Reproduce the lines of the records beginning with the line containing "country: US" and continuing through the line containing "longitude: -0.3849". Leave out the pictures.

Collection entries
>>>
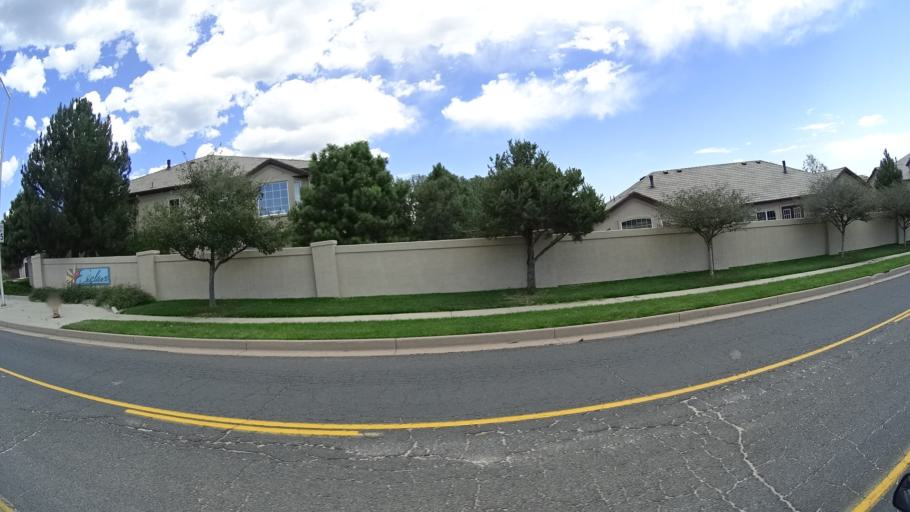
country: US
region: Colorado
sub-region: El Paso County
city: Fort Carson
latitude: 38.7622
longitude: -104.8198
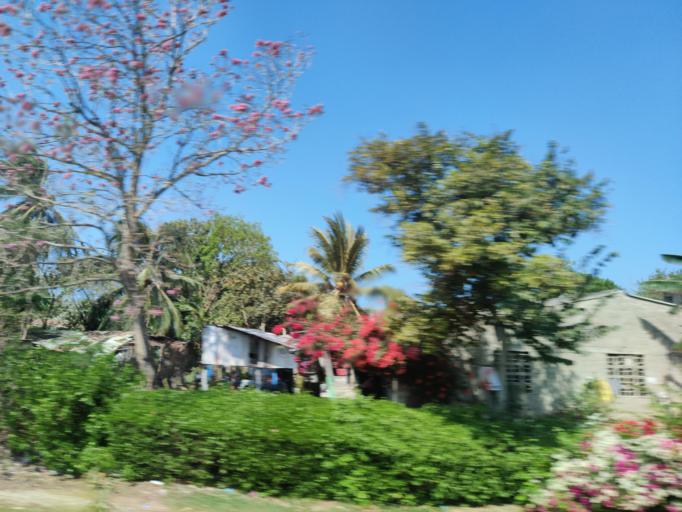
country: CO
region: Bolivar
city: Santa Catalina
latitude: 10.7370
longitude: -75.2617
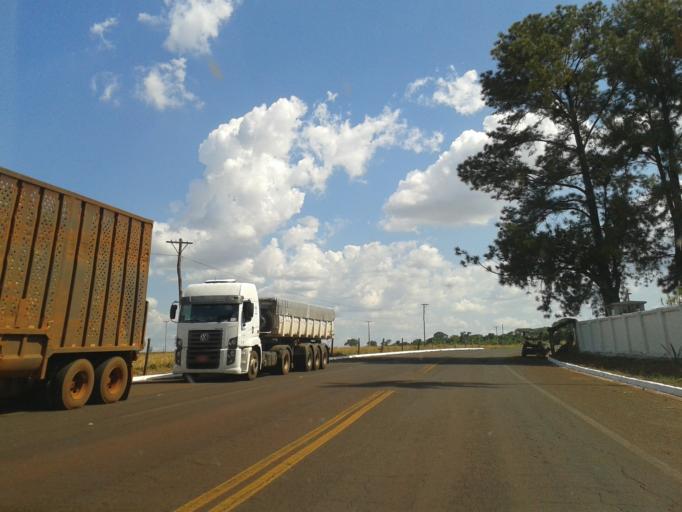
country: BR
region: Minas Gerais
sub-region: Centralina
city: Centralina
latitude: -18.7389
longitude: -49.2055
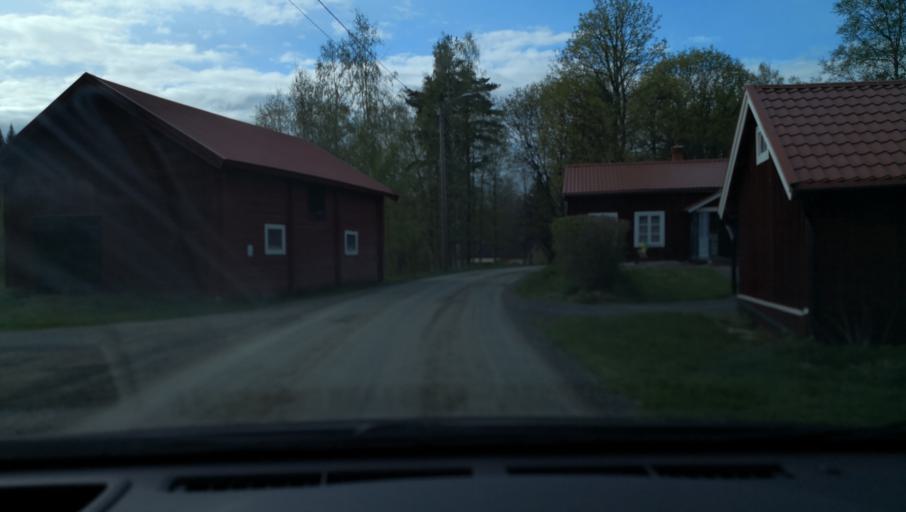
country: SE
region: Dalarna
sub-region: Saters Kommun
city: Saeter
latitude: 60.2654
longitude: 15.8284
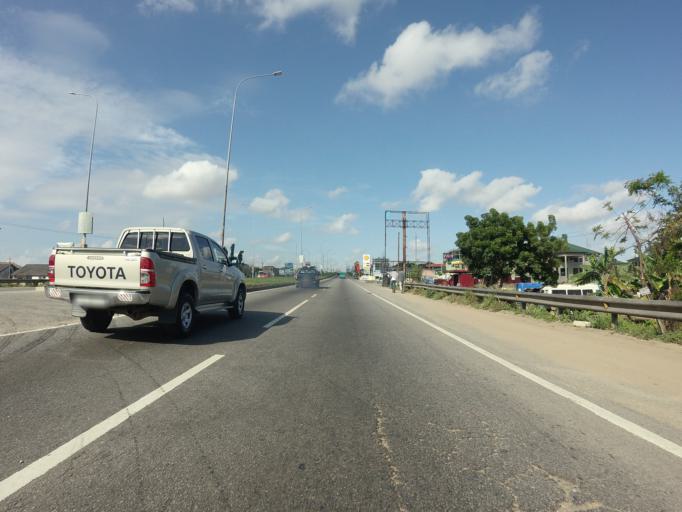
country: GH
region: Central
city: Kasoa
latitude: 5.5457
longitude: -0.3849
<<<
>>>
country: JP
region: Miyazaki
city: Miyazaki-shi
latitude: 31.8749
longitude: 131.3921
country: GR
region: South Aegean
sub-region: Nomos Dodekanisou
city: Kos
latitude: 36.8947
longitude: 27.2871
<<<
>>>
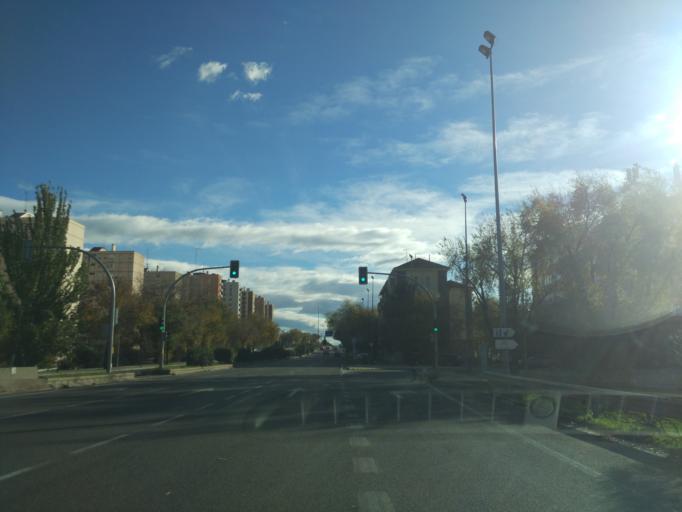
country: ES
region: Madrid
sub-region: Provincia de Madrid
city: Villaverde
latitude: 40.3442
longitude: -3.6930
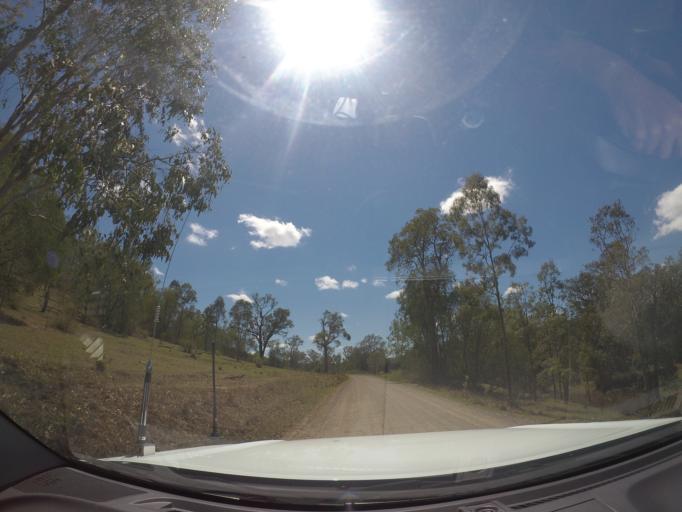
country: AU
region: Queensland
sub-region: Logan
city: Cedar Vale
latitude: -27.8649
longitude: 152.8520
<<<
REPLY TO THE EXERCISE:
country: US
region: Colorado
sub-region: El Paso County
city: Fort Carson
latitude: 38.7622
longitude: -104.8198
country: CO
region: Bolivar
city: Santa Catalina
latitude: 10.7370
longitude: -75.2617
country: BR
region: Minas Gerais
sub-region: Centralina
city: Centralina
latitude: -18.7389
longitude: -49.2055
country: SE
region: Dalarna
sub-region: Saters Kommun
city: Saeter
latitude: 60.2654
longitude: 15.8284
country: GH
region: Central
city: Kasoa
latitude: 5.5457
longitude: -0.3849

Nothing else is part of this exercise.